Directive
Set down the first line below and each line after it, ending with the one that holds "## Foundry-ZKsync Book". Pictures do not belong in the copy.

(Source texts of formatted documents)
# # #
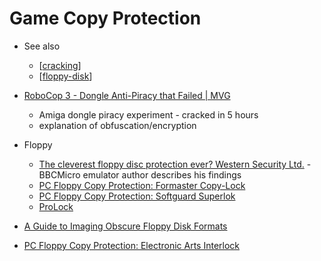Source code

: Game Copy Protection
====================

* See also
    * [[cracking]]
    * [[floppy-disk]]

* [RoboCop 3 - Dongle Anti-Piracy that Failed | MVG](https://www.youtube.com/watch?v=W1cryx7TzqM)
    * Amiga dongle piracy experiment - cracked in 5 hours
    * explanation of obfuscation/encryption
* Floppy
    * [The cleverest floppy disc protection ever? Western Security Ltd.](https://scarybeastsecurity.blogspot.com/2020/12/the-cleverest-floppy-disc-protection.html) - BBCMicro emulator author describes his findings
    * [PC Floppy Copy Protection: Formaster Copy-Lock](https://martypc.blogspot.com/2024/08/pc-floppy-copy-protection-formaster.html)
    * [PC Floppy Copy Protection: Softguard Superlok](https://martypc.blogspot.com/2024/08/pc-floppy-copy-protection-softguard.html)
    * [ProLock](https://martypc.blogspot.com/2024/09/pc-floppy-copy-protection-vault-prolok.html)

* [A Guide to Imaging Obscure Floppy Disk Formats](https://zenodo.org/records/13828372)
* [PC Floppy Copy Protection: Electronic Arts Interlock](https://martypc.blogspot.com/2024/09/pc-floppy-copy-protection-electronic.html)


[//begin]: # "Autogenerated link references for markdown compatibility"
[cracking]: cracking.md "Cracking"
[floppy-disk]: floppy-disk.md "Floppy Disk"
[//end]: # "Autogenerated link references"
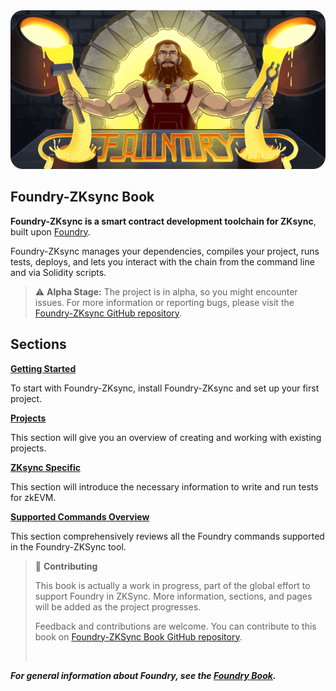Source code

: <img src="images/foundry-banner.png" style="border-radius: 20px">

## Foundry-ZKsync Book

**Foundry-ZKsync is a smart contract development toolchain for ZKsync**, built upon [Foundry](https://book.getfoundry.sh/).

Foundry-ZKsync manages your dependencies, compiles your project, runs tests, deploys, and lets you interact with the chain from the command line and via Solidity scripts.

> ⚠️ **Alpha Stage:** The project is in alpha, so you might encounter issues. For more information or reporting bugs, please visit the [Foundry-ZKsync GitHub repository](https://github.com/matter-labs/foundry-zksync).

## Sections

**[Getting Started](getting-started/installation.md)**

To start with Foundry-ZKsync, install Foundry-ZKsync and set up your first project.

**[Projects](projects/creating-a-new-project.md)**

This section will give you an overview of creating and working with existing projects.

**[ZKsync Specific](zksync-specifics)**

This section will introduce the necessary information to write and run tests for zkEVM.

**[Supported Commands Overview](supported-commands)**

This section comprehensively reviews all the Foundry commands supported in the Foundry-ZKSync tool.

> 📖 **Contributing**
>
> This book is actually a work in progress, part of the global effort to support Foundry in ZKSync. More information, sections, and pages will be added as the project progresses.
>
> Feedback and contributions are welcome. You can contribute to this book on [Foundry-ZKSync Book GitHub repository](https://github.com/matter-labs/foundry-zksync-book).
>
> <br>

**_For general information about Foundry, see the [Foundry Book](https://book.getfoundry.sh/)._**

<!--
**[Forge Overview](forge)**

The overview will give you all you need to know about how to use `forge` to develop, test, and deploy smart contracts.

**[Cast Overview](cast)**

Learn how to use `cast` to interact with smart contracts, send transactions, and get chain data from the command-line.

**[Anvil Overview](anvil)**

_Not officially supported_.

**[Chisel Overview](chisel)**

_Not officially supported_.

**Configuration**

Guides on configuring Foundry.

- [Configuring with `foundry.toml`](./config/)
- [Continuous Integration](./config/continuous-integration.md)
- [Integrating with VSCode](./config/vscode.md)
- [Shell Autocompletion](./config/shell-autocompletion.md)
- [Static Analyzers](./config/static-analyzers.md)
- [Integrating with Hardhat](./config/hardhat.md)
- [Vyper support](./config/vyper.md)

**Guides**

Guides for building smart contracts with Foundry.

- [Creating an NFT with Solmate](./tutorials/solmate-nft.md)
- [Testing EIP-712 Signatures](./tutorials/testing-eip712.md)
- [Solidity Scripting](./tutorials/solidity-scripting.md)
- [Forking Mainnet with Cast and Anvil](./tutorials/forking-mainnet-with-cast-anvil.md)
<!-- - [Incremental Adoption]()


**Contributing**

Help us improve Foundry-ZKsync: [Contributing](./contributing.md)

**Appendix**

References, troubleshooting, and more.

- [Announcements](./announcements.md)
- [FAQ](./faq.md)
- [CLI Reference](./reference/cli/)
- [forge Commands](./reference/forge/)
- [cast Commands](./reference/cast/)
- [Config Reference](./reference/config/)
- [Cheatcodes Reference](./cheatcodes/)
- [Forge Standard Library Reference](./reference/forge-std/)
- [DSTest Reference](./reference/ds-test.md)
- [Miscellaneous](misc)

<br>
-->
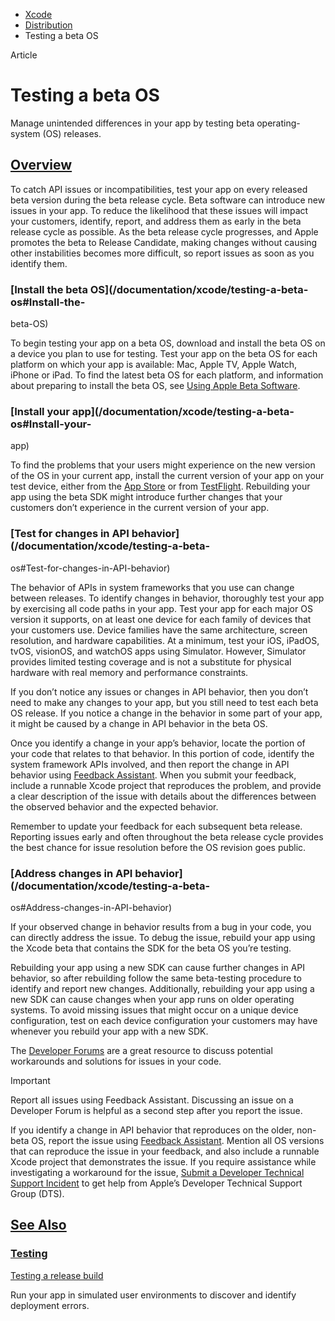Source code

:   * [ Xcode ](/documentation/xcode)
  * [ Distribution ](/documentation/xcode/distribution)
  * Testing a beta OS 

Article

# Testing a beta OS

Manage unintended differences in your app by testing beta operating-system
(OS) releases.

## [Overview](/documentation/xcode/testing-a-beta-os#Overview)

To catch API issues or incompatibilities, test your app on every released beta
version during the beta release cycle. Beta software can introduce new issues
in your app. To reduce the likelihood that these issues will impact your
customers, identify, report, and address them as early in the beta release
cycle as possible. As the beta release cycle progresses, and Apple promotes
the beta to Release Candidate, making changes without causing other
instabilities becomes more difficult, so report issues as soon as you identify
them.

### [Install the beta OS](/documentation/xcode/testing-a-beta-os#Install-the-
beta-OS)

To begin testing your app on a beta OS, download and install the beta OS on a
device you plan to use for testing. Test your app on the beta OS for each
platform on which your app is available: Mac, Apple TV, Apple Watch, iPhone or
iPad. To find the latest beta OS for each platform, and information about
preparing to install the beta OS, see [Using Apple Beta
Software](https://developer.apple.com/support/beta-software/).

### [Install your app](/documentation/xcode/testing-a-beta-os#Install-your-
app)

To find the problems that your users might experience on the new version of
the OS in your current app, install the current version of your app on your
test device, either from the [App Store](https://www.apple.com/app-store/) or
from [TestFlight](https://developer.apple.com/testflight/). Rebuilding your
app using the beta SDK might introduce further changes that your customers
don’t experience in the current version of your app.

### [Test for changes in API behavior](/documentation/xcode/testing-a-beta-
os#Test-for-changes-in-API-behavior)

The behavior of APIs in system frameworks that you use can change between
releases. To identify changes in behavior, thoroughly test your app by
exercising all code paths in your app. Test your app for each major OS version
it supports, on at least one device for each family of devices that your
customers use. Device families have the same architecture, screen resolution,
and hardware capabilities. At a minimum, test your iOS, iPadOS, tvOS,
visionOS, and watchOS apps using Simulator. However, Simulator provides
limited testing coverage and is not a substitute for physical hardware with
real memory and performance constraints.

If you don’t notice any issues or changes in API behavior, then you don’t need
to make any changes to your app, but you still need to test each beta OS
release. If you notice a change in the behavior in some part of your app, it
might be caused by a change in API behavior in the beta OS.

Once you identify a change in your app’s behavior, locate the portion of your
code that relates to that behavior. In this portion of code, identify the
system framework APIs involved, and then report the change in API behavior
using [Feedback Assistant](https://developer.apple.com/bug-reporting/). When
you submit your feedback, include a runnable Xcode project that reproduces the
problem, and provide a clear description of the issue with details about the
differences between the observed behavior and the expected behavior.

Remember to update your feedback for each subsequent beta release. Reporting
issues early and often throughout the beta release cycle provides the best
chance for issue resolution before the OS revision goes public.

### [Address changes in API behavior](/documentation/xcode/testing-a-beta-
os#Address-changes-in-API-behavior)

If your observed change in behavior results from a bug in your code, you can
directly address the issue. To debug the issue, rebuild your app using the
Xcode beta that contains the SDK for the beta OS you’re testing.

Rebuilding your app using a new SDK can cause further changes in API behavior,
so after rebuilding follow the same beta-testing procedure to identify and
report new changes. Additionally, rebuilding your app using a new SDK can
cause changes when your app runs on older operating systems. To avoid missing
issues that might occur on a unique device configuration, test on each device
configuration your customers may have whenever you rebuild your app with a new
SDK.

The [Developer Forums](https://developer.apple.com/forums/) are a great
resource to discuss potential workarounds and solutions for issues in your
code.

Important

Report all issues using Feedback Assistant. Discussing an issue on a Developer
Forum is helpful as a second step after you report the issue.

If you identify a change in API behavior that reproduces on the older, non-
beta OS, report the issue using [Feedback
Assistant](https://developer.apple.com/bug-reporting/). Mention all OS
versions that can reproduce the issue in your feedback, and also include a
runnable Xcode project that demonstrates the issue. If you require assistance
while investigating a workaround for the issue, [Submit a Developer Technical
Support Incident](https://developer.apple.com/support/technical/) to get help
from Apple’s Developer Technical Support Group (DTS).

## [See Also](/documentation/xcode/testing-a-beta-os#see-also)

### [Testing](/documentation/xcode/testing-a-beta-os#Testing)

[Testing a release build](/documentation/xcode/testing-a-release-build)

Run your app in simulated user environments to discover and identify
deployment errors.

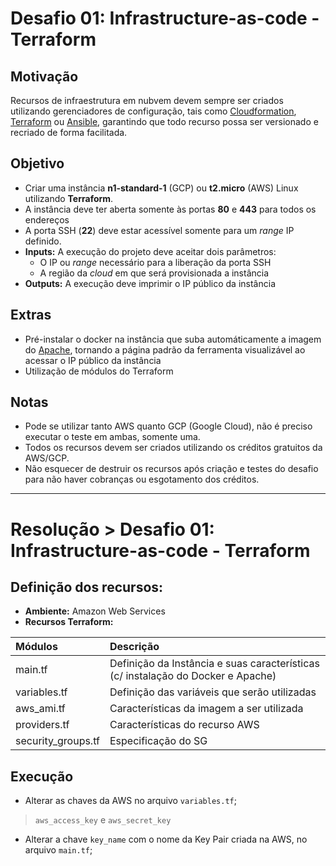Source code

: # Desafio 01: Infrastructure-as-code - Terraform

## Motivação

Recursos de infraestrutura em nubvem devem sempre ser criados utilizando gerenciadores de configuração, tais como [Cloudformation](https://aws.amazon.com/cloudformation/), [Terraform](https://www.terraform.io/) ou [Ansible](https://www.ansible.com/), garantindo que todo recurso possa ser versionado e recriado de forma facilitada.

## Objetivo

- Criar uma instância **n1-standard-1** (GCP) ou **t2.micro** (AWS) Linux utilizando **Terraform**.
- A instância deve ter aberta somente às portas **80** e **443** para todos os endereços
- A porta SSH (**22**) deve estar acessível somente para um _range_ IP definido.
- **Inputs:** A execução do projeto deve aceitar dois parâmetros:
  - O IP ou _range_ necessário para a liberação da porta SSH
  - A região da _cloud_ em que será provisionada a instância
- **Outputs:** A execução deve imprimir o IP público da instância


## Extras

- Pré-instalar o docker na instância que suba automáticamente a imagem do [Apache](https://hub.docker.com/_/httpd/), tornando a página padrão da ferramenta visualizável ao acessar o IP público da instância
- Utilização de módulos do Terraform

## Notas
- Pode se utilizar tanto AWS quanto GCP (Google Cloud), não é preciso executar o teste em ambas, somente uma.
- Todos os recursos devem ser criados utilizando os créditos gratuitos da AWS/GCP.
- Não esquecer de destruir os recursos após criação e testes do desafio para não haver cobranças ou esgotamento dos créditos.

------------------------------------------

# Resolução > Desafio 01: Infrastructure-as-code - Terraform

## Definição dos recursos:

- **Ambiente:** Amazon Web Services
- **Recursos Terraform:**

Módulos | Descrição
:------- | :---------
main.tf | Definição da Instância e suas características (c/ instalação do Docker e Apache)
variables.tf | Definição das variáveis que serão utilizadas
aws_ami.tf | Características da imagem a ser utilizada
providers.tf | Características do recurso AWS
security_groups.tf | Especificação do SG

## Execução

- Alterar as chaves da AWS no arquivo `variables.tf`;
> `aws_access_key` e `aws_secret_key`

- Alterar a chave `key_name` com o nome da Key Pair criada na AWS, no arquivo `main.tf`;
# # #
Answer below
Source code

: Game Copy Protection
====================

* See also
    * [[cracking]]
    * [[floppy-disk]]

* [RoboCop 3 - Dongle Anti-Piracy that Failed | MVG](https://www.youtube.com/watch?v=W1cryx7TzqM)
    * Amiga dongle piracy experiment - cracked in 5 hours
    * explanation of obfuscation/encryption
* Floppy
    * [The cleverest floppy disc protection ever? Western Security Ltd.](https://scarybeastsecurity.blogspot.com/2020/12/the-cleverest-floppy-disc-protection.html) - BBCMicro emulator author describes his findings
    * [PC Floppy Copy Protection: Formaster Copy-Lock](https://martypc.blogspot.com/2024/08/pc-floppy-copy-protection-formaster.html)
    * [PC Floppy Copy Protection: Softguard Superlok](https://martypc.blogspot.com/2024/08/pc-floppy-copy-protection-softguard.html)
    * [ProLock](https://martypc.blogspot.com/2024/09/pc-floppy-copy-protection-vault-prolok.html)

* [A Guide to Imaging Obscure Floppy Disk Formats](https://zenodo.org/records/13828372)
* [PC Floppy Copy Protection: Electronic Arts Interlock](https://martypc.blogspot.com/2024/09/pc-floppy-copy-protection-electronic.html)


[//begin]: # "Autogenerated link references for markdown compatibility"
[cracking]: cracking.md "Cracking"
[floppy-disk]: floppy-disk.md "Floppy Disk"
[//end]: # "Autogenerated link references"
Source code

: <img src="images/foundry-banner.png" style="border-radius: 20px">

## Foundry-ZKsync Book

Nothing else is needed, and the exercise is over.